International News

Posted: Fri., Mar. 9, 2007, 9:32pm PT

Pricey pics pay off in Germany

ARD, ZDF fare travels globe

BERLIN -- More than 800 German celebrities crowded the red carpet for the recent premiere of "March of Millions," likely to be one of the most expensive Teutonic pics of the year.

No, it's not a bigscreen feature -- the $14 million budget "March" is a TV movie, which garnered superb ratings of 11 million (29% share) for pubcaster ARD early last week.

Nowadays preems for made-for-TV pics are often more elaborate than those for most cinema productions, a telling illustration of the growing clout of mini-series and TV event films.

These projects frequently have budgets of at least $7 million, nearly three times the $2.4 million it cost to make Germany's foreign-language Oscar winner "The Lives of Others."

It is a testament to the rising quality of made-fors, often financed by deep-pocketed pubcasters ARD and ZDF, that they are being sold around the world and sometimes even end up in cinemas abroad.

"Thank God we've got such a strong system of public funding for TV films in Germany," says Jan Mojto, topper of Eos Entertainment, calling the public financing unrivaled worldwide. He co-produced "March" with Nico Hofmann and teamWorx.

While the sound of "made-for-TV film" or "mini-series" might have a slightly inferior ring to English ears, a "TV Spielfilm" as they are called in German is anything but a poor cousin.
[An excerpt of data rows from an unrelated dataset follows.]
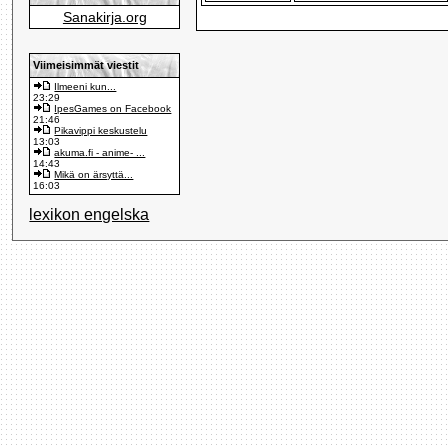
Sanakirja.org
Viimeisimmät viestit
Ilmeeni kun...
23:29
IpesGames on Facebook
21:46
Pikavippi keskustelu
13:03
akuma.fi - anime- ...
14:43
Mikä on ärsyttä...
16:03
lexikon engelska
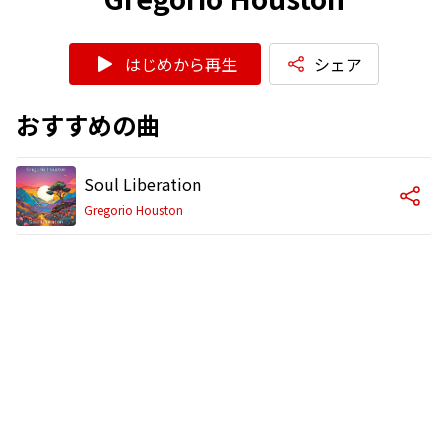
はじめから再生
シェア
おすすめの曲
Soul Liberation
Gregorio Houston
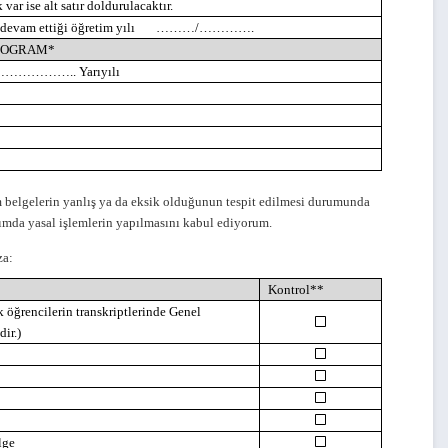
 var ise alt satır doldurulacaktır.
a devam ettiği öğretim yılı
………/………….
PROGRAM*
………………..
Yarıyılı
 belgelerin yanlış ya da eksik olduğunun tespit edilmesi durumunda
ımda yasal işlemlerin yapılmasını kabul ediyorum.
mza:
Kontrol**
 öğrencilerin transkriptlerinde Genel
ir.)
lge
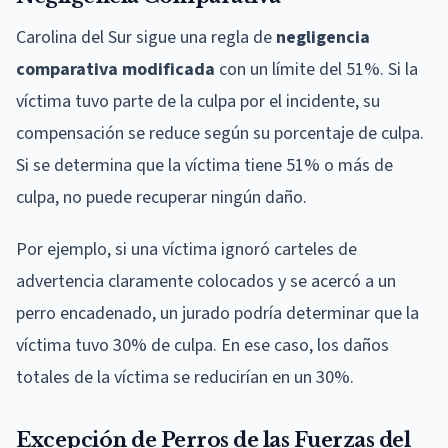
Carolina del Sur sigue una regla de
negligencia
comparativa modificada
con un límite del 51%. Si la
víctima tuvo parte de la culpa por el incidente, su
compensación se reduce según su porcentaje de culpa.
Si se determina que la víctima tiene 51% o más de
culpa, no puede recuperar ningún daño.
Por ejemplo, si una víctima ignoró carteles de
advertencia claramente colocados y se acercó a un
perro encadenado, un jurado podría determinar que la
víctima tuvo 30% de culpa. En ese caso, los daños
totales de la víctima se reducirían en un 30%.
Excepción de Perros de las Fuerzas del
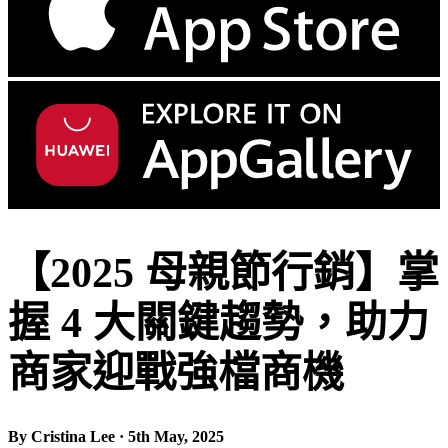
【2025 母親節行銷】掌
握 4 大關鍵趨勢，助力
商家迎戰強檔商機
By Cristina Lee · 5th May, 2025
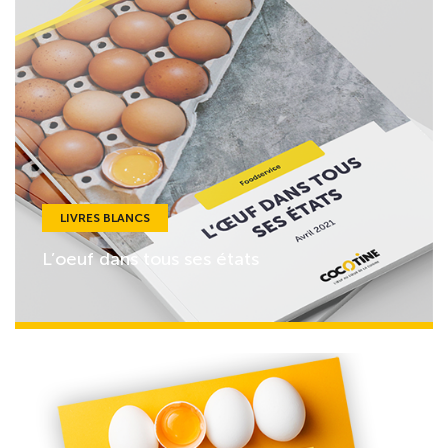
LIVRES BLANCS
L’oeuf dans tous ses états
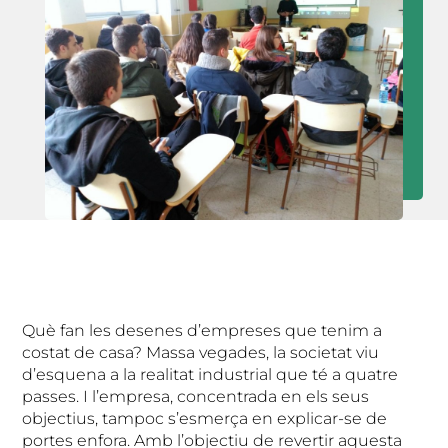
Què fan les desenes d’empreses que tenim a
costat de casa? Massa vegades, la societat viu
d’esquena a la realitat industrial que té a quatre
passes. I l’empresa, concentrada en els seus
objectius, tampoc s’esmerça en explicar-se de
portes enfora. Amb l’objectiu de revertir aquesta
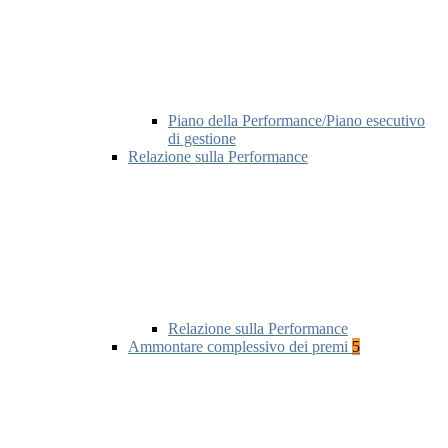
Piano della Performance/Piano esecutivo
di gestione
Relazione sulla Performance
Relazione sulla Performance
Ammontare complessivo dei premi
5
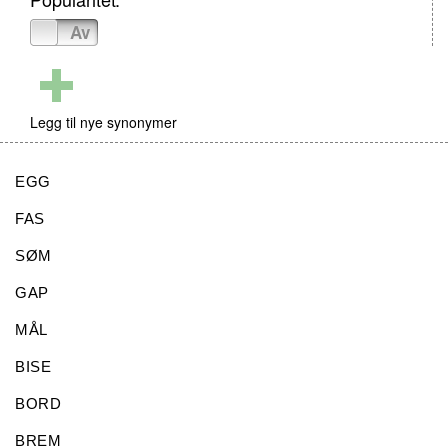
På
Av
Legg til nye synonymer
EGG
FAS
SØM
GAP
MÅL
BISE
BORD
BREM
"The goal is to make TV films of a quality similar to cinema productions," says Mojto. "And with that high quality, we're also able to sell them abroad and recover some of the costs."

By comparison, very few Teutonic theatrical releases do well outside Germany, Austria and Switzerland, making the chance of recouping even a modest budget risky. Notable exceptions include "Downfall," "Good Bye, Lenin," "Run Lola Run" and now "The Lives of Others."

"If you add up all the German-language territories it's still only a potential market of 100 million people," says Juergen Schau, who runs his own Berlin production company and was topper at Columbia Tri-Star in Germany when it made several German-language pics.

"It's a decent size market but it's still prudent to keep production costs down. There is interest in German films from abroad but because of the language barriers, it's limited."

"March," a fictional drama set against the backdrop of the 12 million Germans forced to flee the Red Army at the end of World War II, stars 40-year-old thesp Maria Furtwaengler as a fictional East Prussian aristocrat torn between two men as she leads refugees West.

Portraying Germans as victims of atrocities, pic touched a nerve with auds, where German suffering was long suppressed due to guilt over the war. It was the most-watched TV pic of the year.

Last year's No. 1 TV pic with 12 million viewers was "Dresden," also by Hofmann and EOS, about the Allied firebombing near the end of the war. It tackled a similar theme -- Germans as war victims -- and had a woman at the center torn between two men.

ZDF pic was sold to 95 countries and made it into cinemas in Japan and Greece.

An earlier teamWorx/Mojto miniseries production "The Tunnel" was also sold around the world and had a cinema release in the U.S., Japan, France and across Eastern Europe.

"There's so much rich material in Germany to draw from," says Mojto, a Slovak native. "There's so much drama, from Hitler's totalitarianism, to the Cold War, the division. There's so much stuff that lends itself to great epic TV films, and the world outside is interested too."

Mojto says the trend toward big TV event films, which have in recent years drawn reliably high ratings, has helped boost financing.

"With a budget of about e5 million ($7 million) per 90 minutes, you're at a level similar or even above comparable cinema productions and you can certainly make a film to meet international standards with funding of that dimension," he says.

Last month ZDF aired a big-budget Dieter Wedel pic "Mein Alter Freund Fritz" that pulled in about 5 million viewers; in January some 9 million tuned into another ZDF production, the $14 million three-parter "Afrika Mon Amour."

"It's quite scary to me at times the incredible sums that are needed for TV event films," says ZDF programming topper Thomas Bellut. "But they are truly successful, they fit the network profile and, unlike a big show, the films can be rebroadcast later on."

Bellut says the fact that high quality pics can often be sold abroad has taken away some of his angst. The web, which battles ARD each year for ratings though they both trail RTL slightly in the 14-49 target, spends about $394 million annually on fiction and about $33 million to produce the big film highlights.

"The overseas sales have become an important factor in the calculation," says Bellut, who was delighted by "Dresden's" success outside Germany.